Paul Dozois, de directeur de l’UMQ à ministre des Affaires municipales

Originaire de Montréal, Paul Dozois naît le 23 mai 1908. Fils de tailleur, il est attiré très tôt par le commerce. D’abord marchand, il devient rapidement propriétaire d’un commerce de tabac en 1935. Dès 1940, il s’engage au sein de plusieurs organisations, dont la Chambre de commerce des jeunes de Montréal, la Chambre de commerce de Montréal, le Montreal Board of Trade et l’Association catholique de la jeunesse canadienne-française. Ces divers postes l’amèneront peu à peu à s’intéresser à la politique.

En 1942, il siège sur le conseil municipal de Montréal à titre de représentant de la Chambre de commerce des jeunes. Chemin faisant, il devient membre du conseil exécutif de Montréal en 1947. Mais ce n’est qu’en 1953 qu’il décide de participer plus activement aux activités de l’UMQ. Il se fait cependant plutôt discret au sein de l’Union. Il est surtout reconnu comme ayant participé activement, avec Charles-Napoléon Dorion, Gérard Guay, M.A. Biron et Jean-Marie Martin, à la rédaction du mémoire de l’UMQ pour la Commission Tremblay sur les relations fédérales-provinciales. Il est cependant forcé de quitter ses fonctions de directeur en 1956, alors qu’il est élu député provincial pour l’Union nationale de Maurice Duplessis dans le comté de Montréal-Saint-Jacques. Son implication au sein de l’UMQ change alors drastiquement : de directeur, il passe à président d’honneur en 1956, alors que Duplessis le nomme ministre des Affaires municipales, au grand plaisir des membres de l’UMQ, qui voient ainsi l’un des leurs occuper un poste de liaison important entre eux et le gouvernement provincial.

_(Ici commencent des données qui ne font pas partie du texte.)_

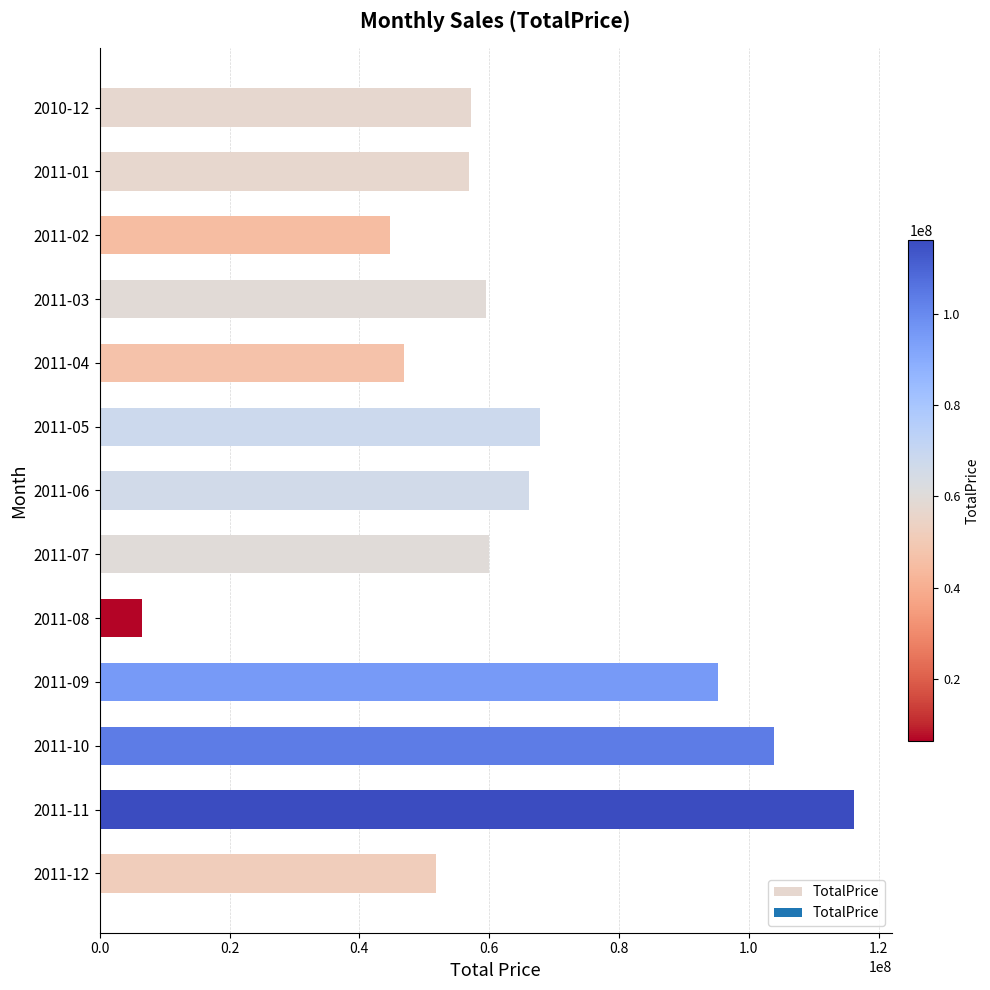

Between 2011-11 and 2011-01, which is larger?

2011-11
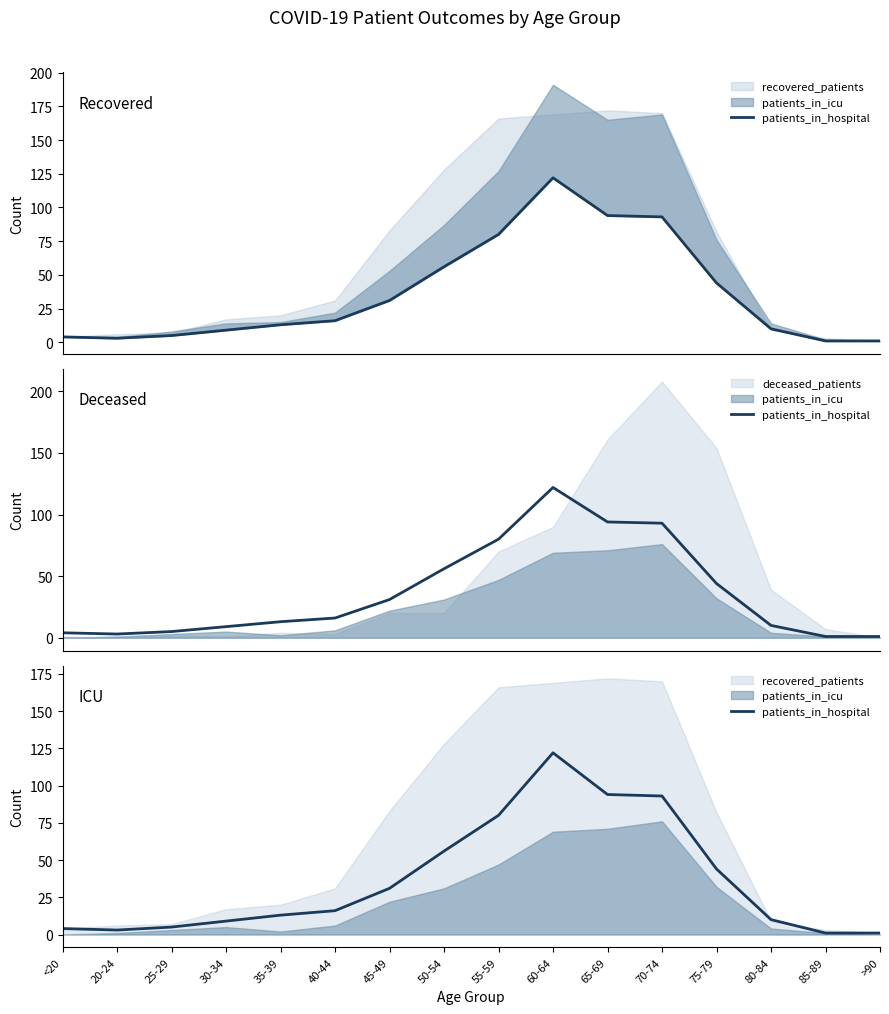

Which has a higher value, 80-84 or 50-54?

50-54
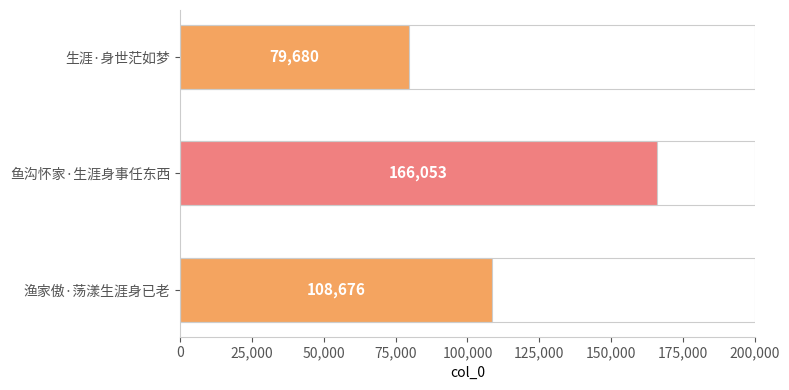

What position from the top is 渔家傲·荡漾生涯身已老?

3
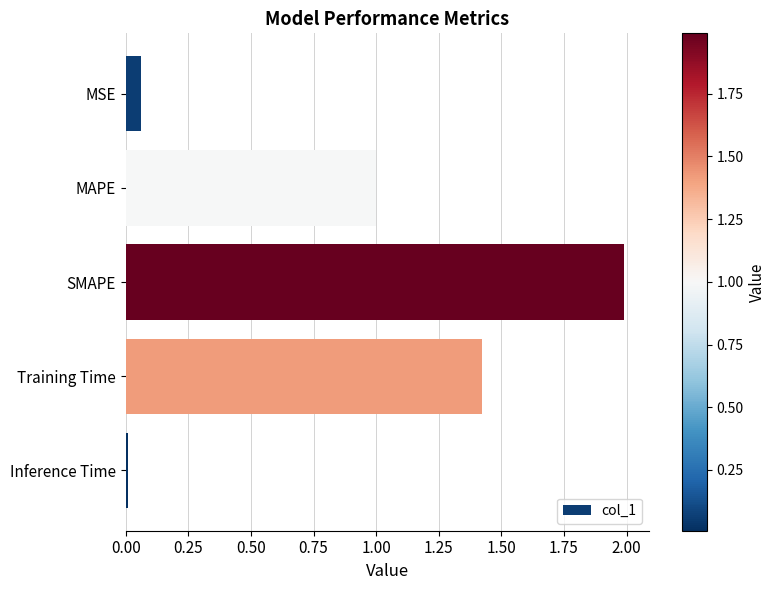

Rank the categories by value from lowest to highest.

Inference Time, MSE, MAPE, Training Time, SMAPE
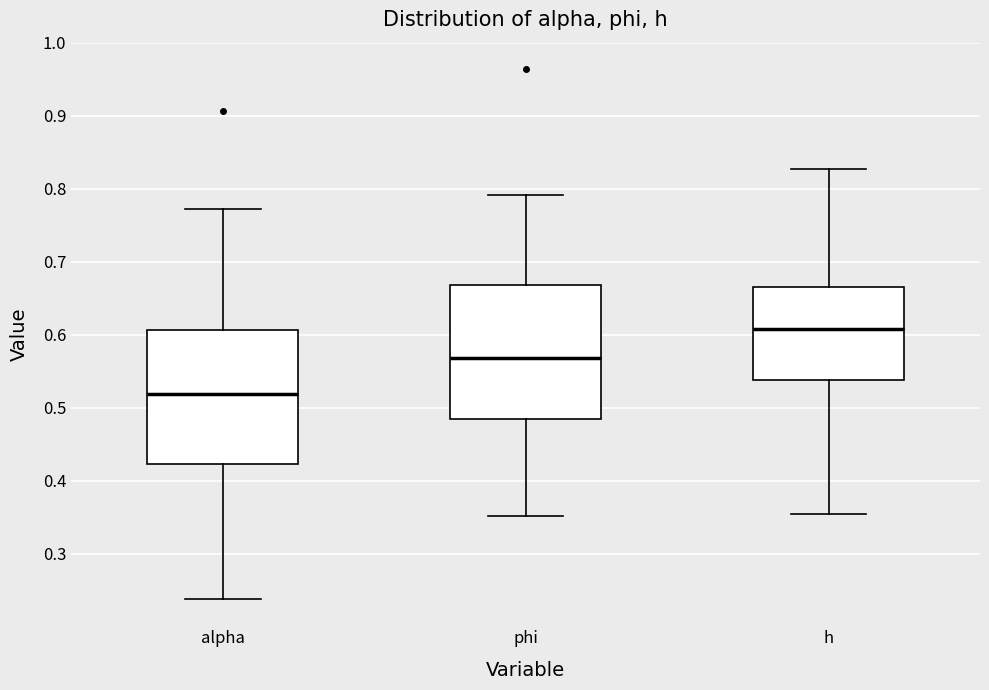

Reading left to right, transcribe this box plot: for each box, give where its median line is, the range the box spans, and where its two whiskers end, as read against the y-axis. The values are not printed on the chart, so give them approximately, as read against the axis.

alpha: median 0.52, box 0.42 to 0.61, whiskers 0.24 to 0.77
phi: median 0.57, box 0.48 to 0.67, whiskers 0.35 to 0.79
h: median 0.61, box 0.54 to 0.67, whiskers 0.35 to 0.83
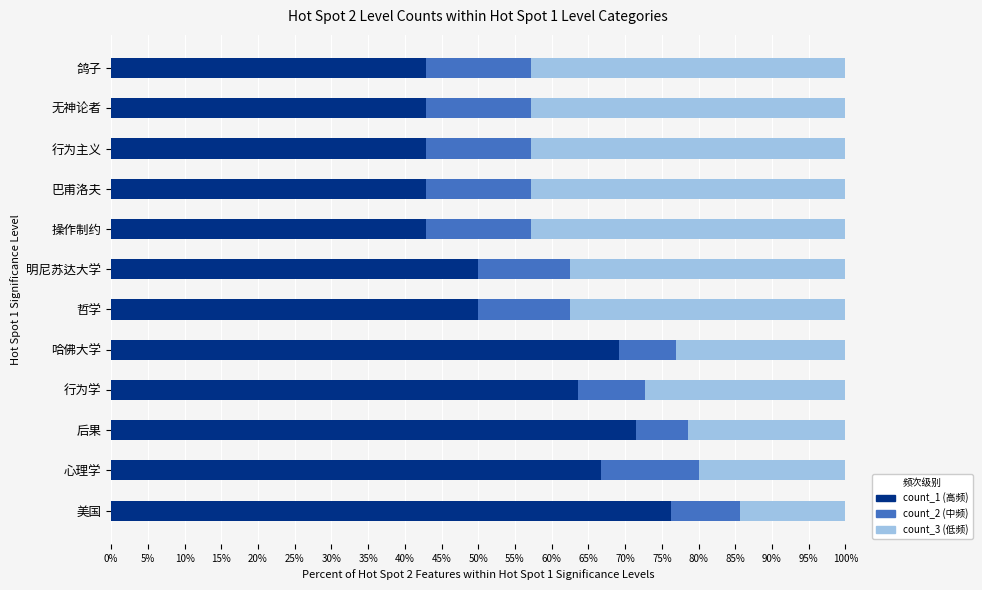

What is the total value across all series at 巴甫洛夫?

100.0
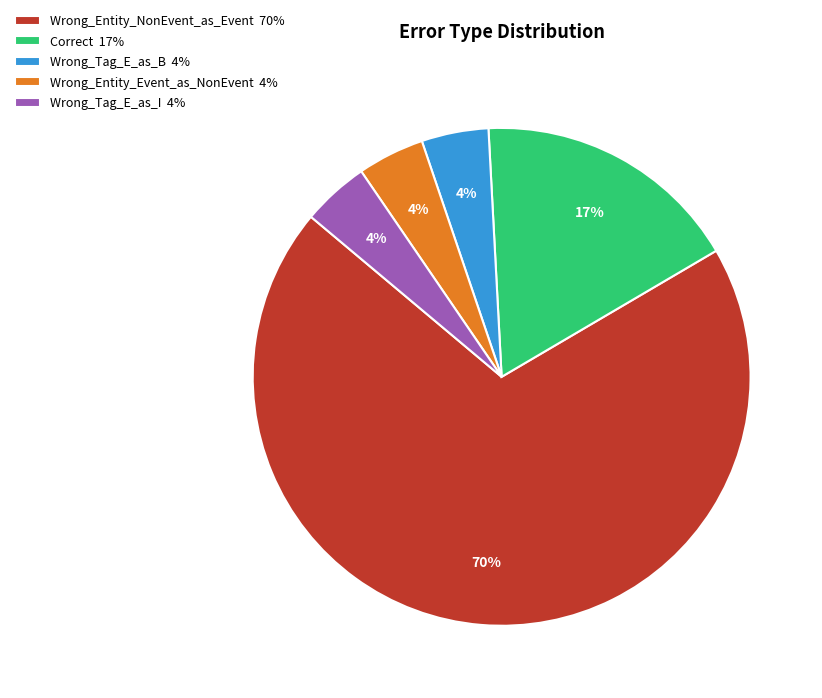

Approximately how many times larger is the value at Wrong_Tag_E_as_I 4% compared to Wrong_Entity_Event_as_NonEvent 4%?

1.0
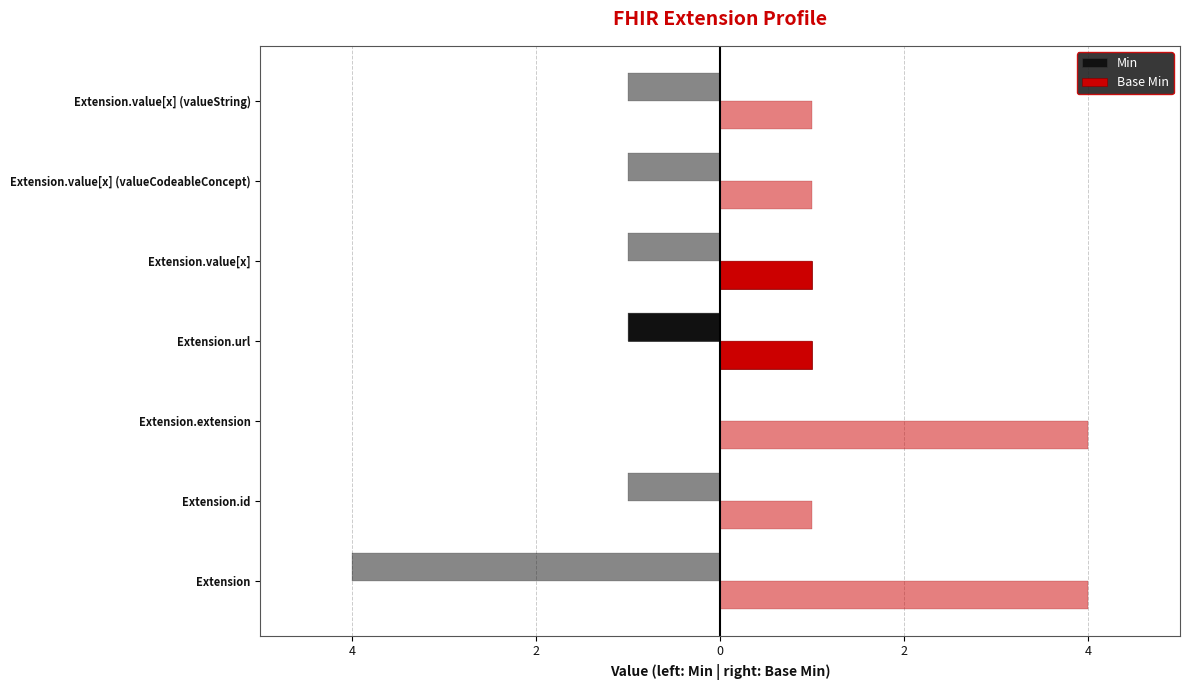

Which has a higher value, Extension.url or Extension.value[x]?

Extension.value[x]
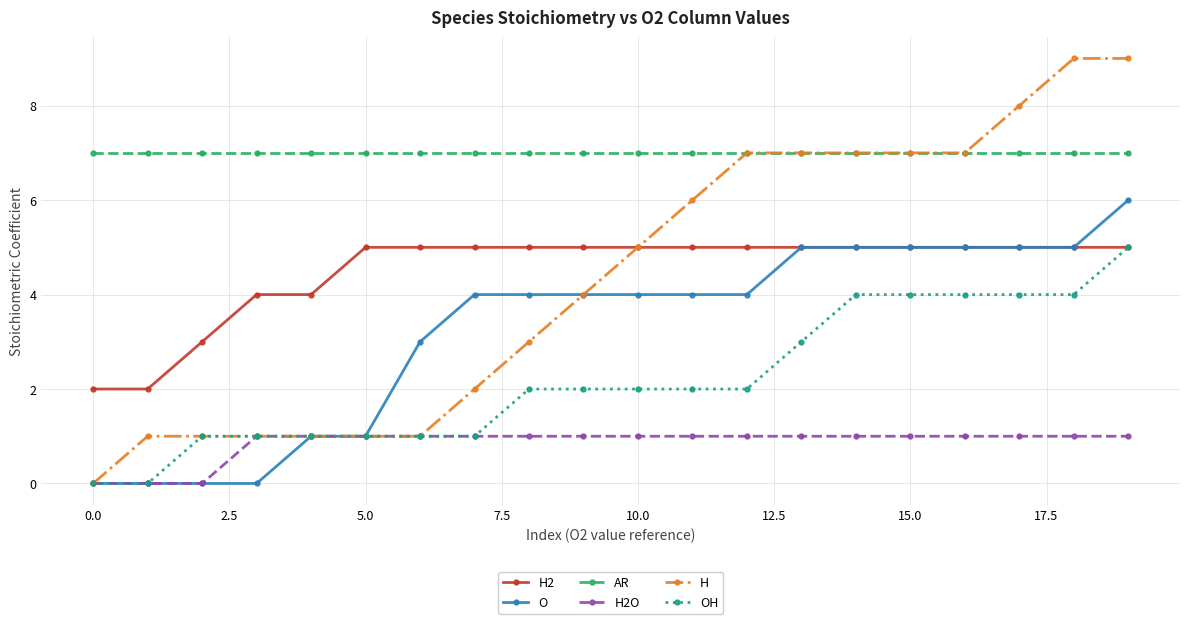

What is the value of the O point at the 18th from the left?

5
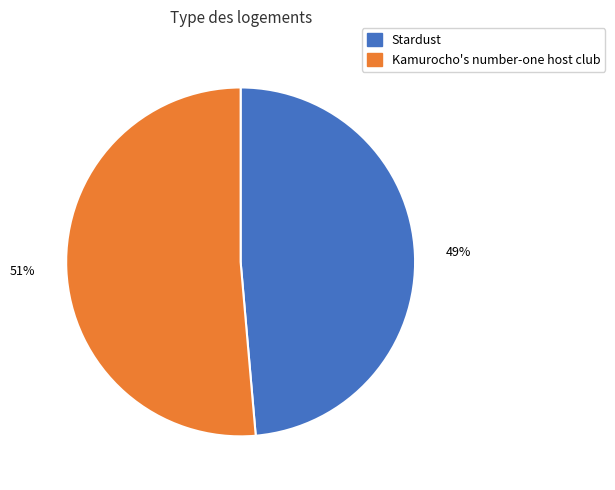

To the nearest percent, what is the average slice percentage?

50%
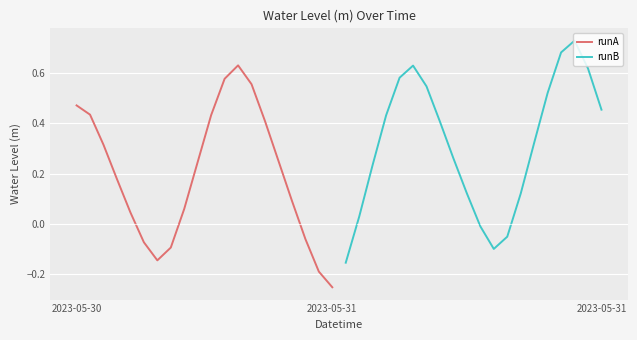

In runB, how many points are lower than both neighbors (excluding endpoints)?

1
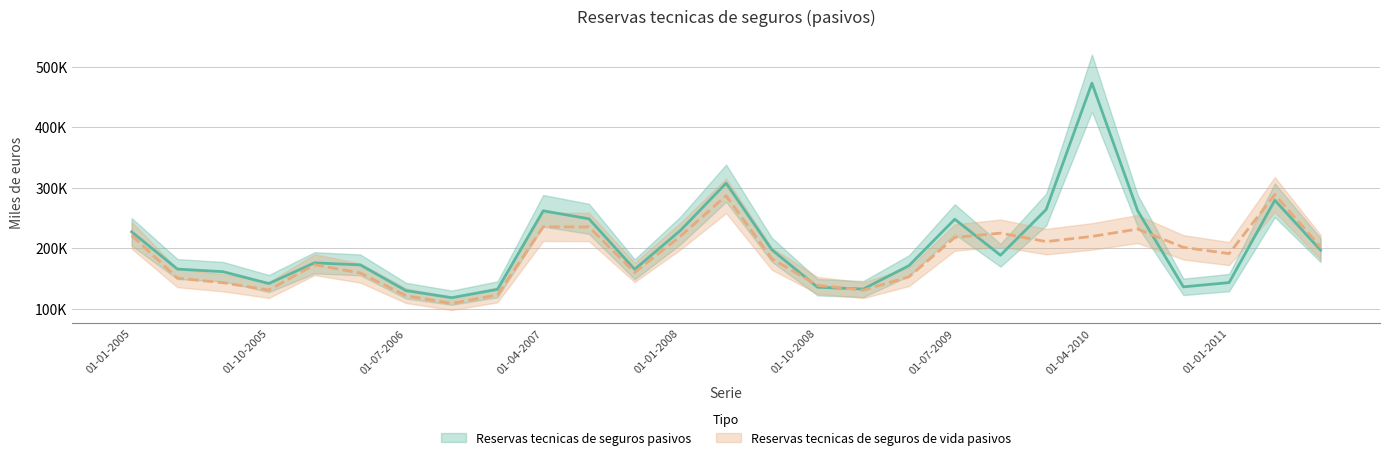

What position from the left is 01-04-2007?

10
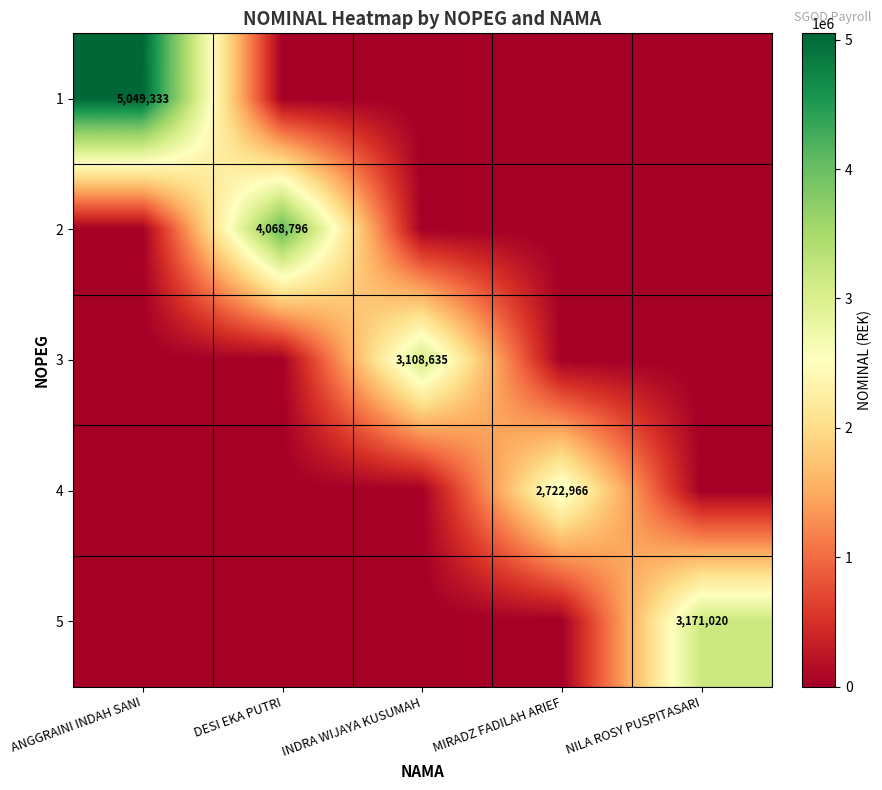

The value of 1 at ANGGRAINI INDAH SANI is 3302441. True or false?

False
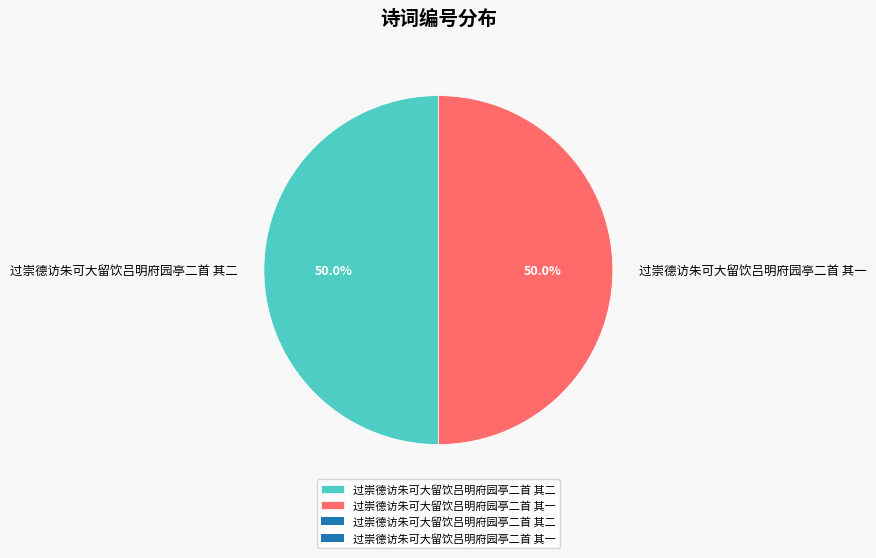

To the nearest percent, what percentage of the pie is 过崇德访朱可大留饮吕明府园亭二首 其一?

50%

Il met sur pied dès 1959 le « plan Dozois », qui a pour but de lutter contre les taudis à Montréal. Il met ainsi en branle la construction des Habitations Jeanne-Mance, ces logements sociaux modernes situés dans le quadrilatère que forment les rues Saint-Dominique, Ontario, Sanguinet et Sainte-Catherine, à Montréal. Le projet est mené à terme, bien que l’Union nationale perde le pouvoir aux élections de 1960 contre Jean Lesage et son « équipe du tonnerre ». Dozois est tout de même réélu aux élections de 1960 et de 1962, puis à celles de 1966, où son parti reprend le pouvoir avec à sa tête Daniel Johnson. Dozois reprend alors les rênes du ministère des Affaires municipales, mais pour un an seulement. Il est nommé ministre des Finances jusqu’à sa démission le 18 juillet 1969, mettant un terme à sa carrière politique. Il poursuivra d’autres engagements, notamment au sein d’Hydro-Québec, de la Société d’énergie de la Baie-James et de la Churchill Falls ltée, avant de s’éteindre le 2 juillet 1984 à Portland, au Maine.